Code generation shows a different failure profile. Studies comparing CodeAct to structured tool-calling alternatives find that code generation achieves up to 20% higher success rates on complex multi-step tasks and reduces the number of interaction turns by up to 30%. The reason is compositional power: instead of making five sequential tool calls and waiting for results between each, a code-generating agent can write a loop, use intermediate variables, and express branching logic inline. A single generation handles what would otherwise require multiple model invocations.

The shape of this tradeoff suggests clear task categories:

Function calling wins when:

  • The task maps cleanly onto predefined operations (database queries, API reads, appointment scheduling)
  • Auditability and compliance matter — every action is logged as a discrete, typed call
  • Latency and token cost are constraints — structured calls avoid the overhead of code generation and execution
  • The action space should be bounded — you don't want the agent inventing new capabilities at runtime

Code generation wins when:

  • The task requires composing multiple operations with intermediate logic
  • The agent needs to adapt based on intermediate results — conditional paths, retries, transformations
  • The domain is software development, data analysis, or anything where expressing logic in code is natural
  • You want to reduce round-trips — writing a complete procedure in one generation is faster than orchestrating tool calls step by step

The Safety Asymmetry That Changes Everything

This is where the analysis gets uncomfortable for code generation advocates.

With function calling, the threat model is narrow: a malicious or confused model can call a function with wrong parameters, or call the wrong function. Both are bad, but both are predictable and constrainable. You can validate schemas before execution, require human confirmation for high-stakes operations, and audit every call against a fixed catalog.

With code generation, the threat model expands dramatically. An agent that can write arbitrary code can, in principle, write code that:

  • Reads files it shouldn't read
  • Makes network requests to external endpoints
  • Executes shell commands that the code generation prompt never explicitly authorized
  • Chains operations to achieve effects that no single tool call would permit

Prompt injection — already a first-class concern for tool-using agents — becomes operationally dangerous when the execution layer is code. In function-calling architectures, successful injection might cause the agent to call an API it shouldn't.
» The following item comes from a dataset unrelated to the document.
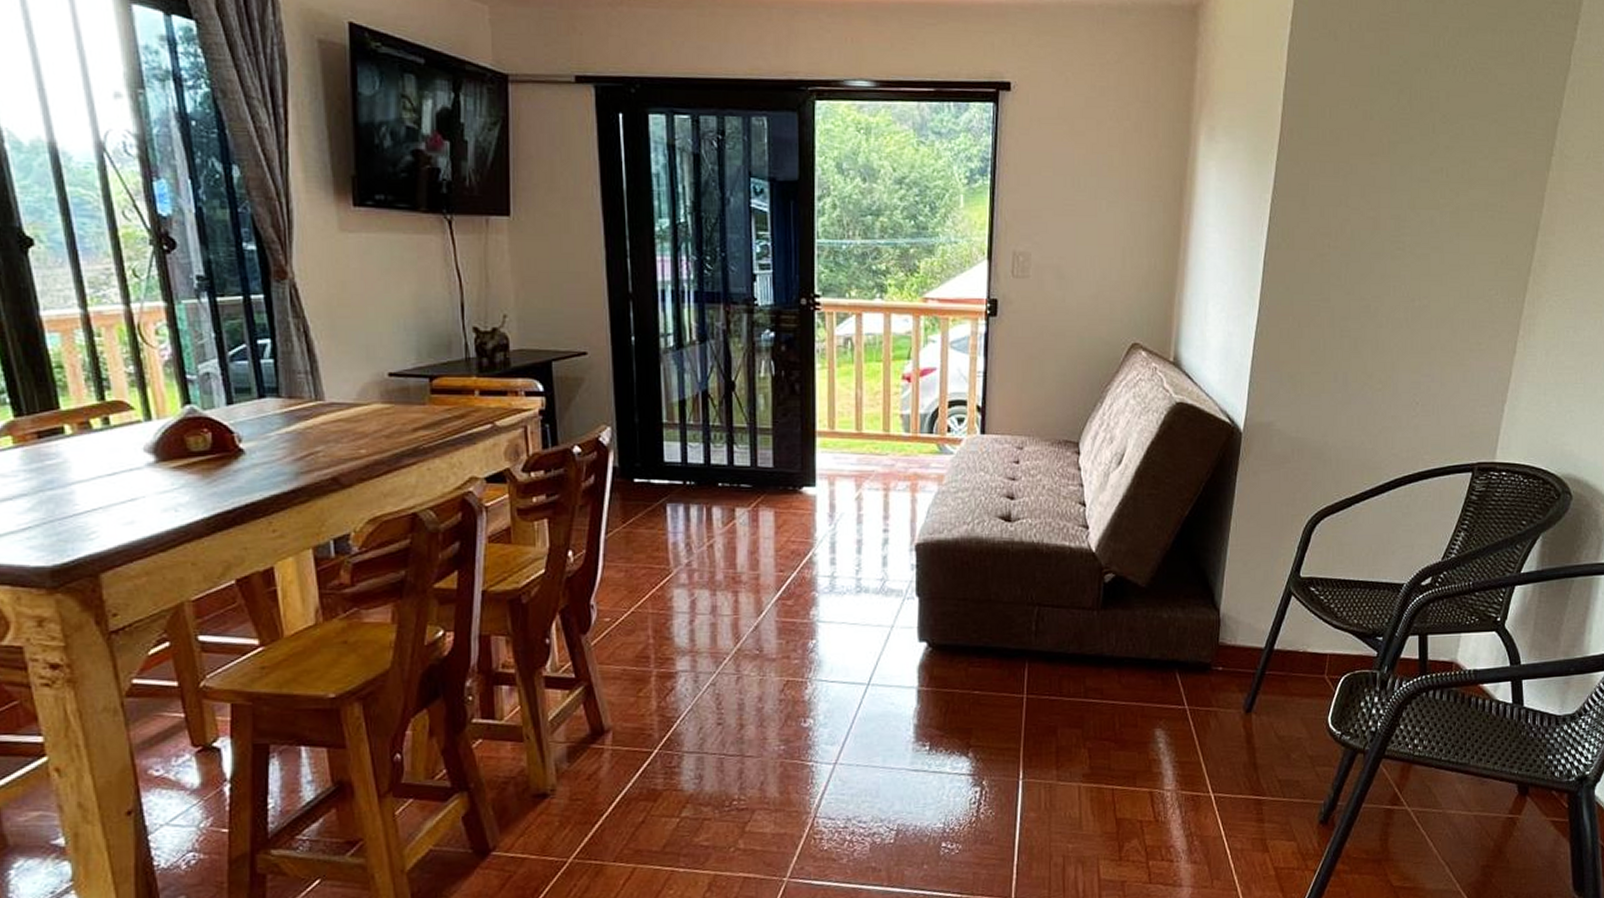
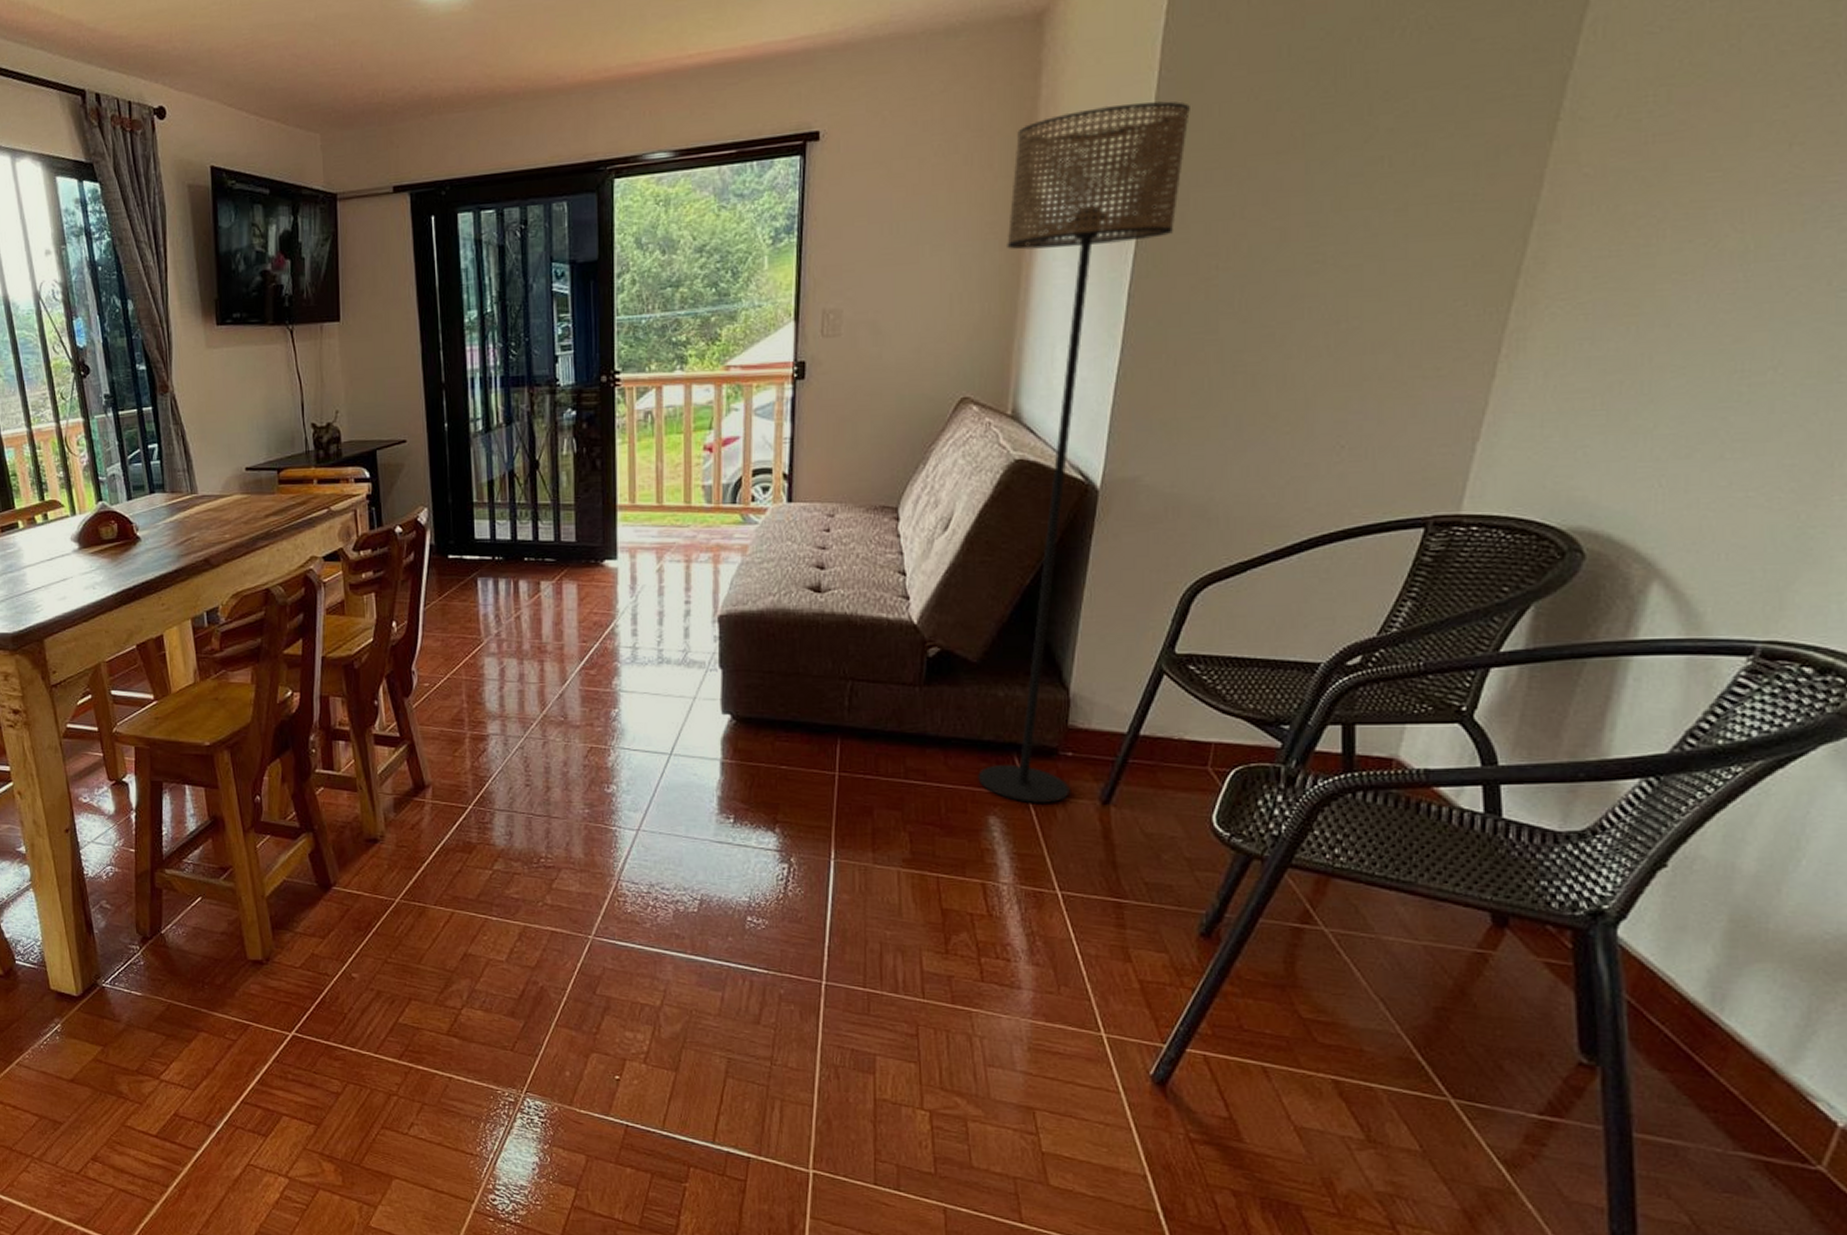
floor lamp: none [1146,95,1309,715] -> present [978,101,1190,803]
In code-generation architectures, it could cause the agent to execute arbitrary commands.

Research from 2025 on runtime enforcement frameworks shows that naive sandboxing catches fewer than half of unsafe execution attempts when the code generation prompt is sophisticated. More robust approaches — information flow control, pre-execution policy checking, blocklist/allowlist enforcement — can achieve 90%+ unsafe execution prevention, but they require substantial infrastructure investment.

The operational upshot: for most production workflows that touch sensitive data or irreversible operations, function calling's constrained action space is a feature, not a limitation.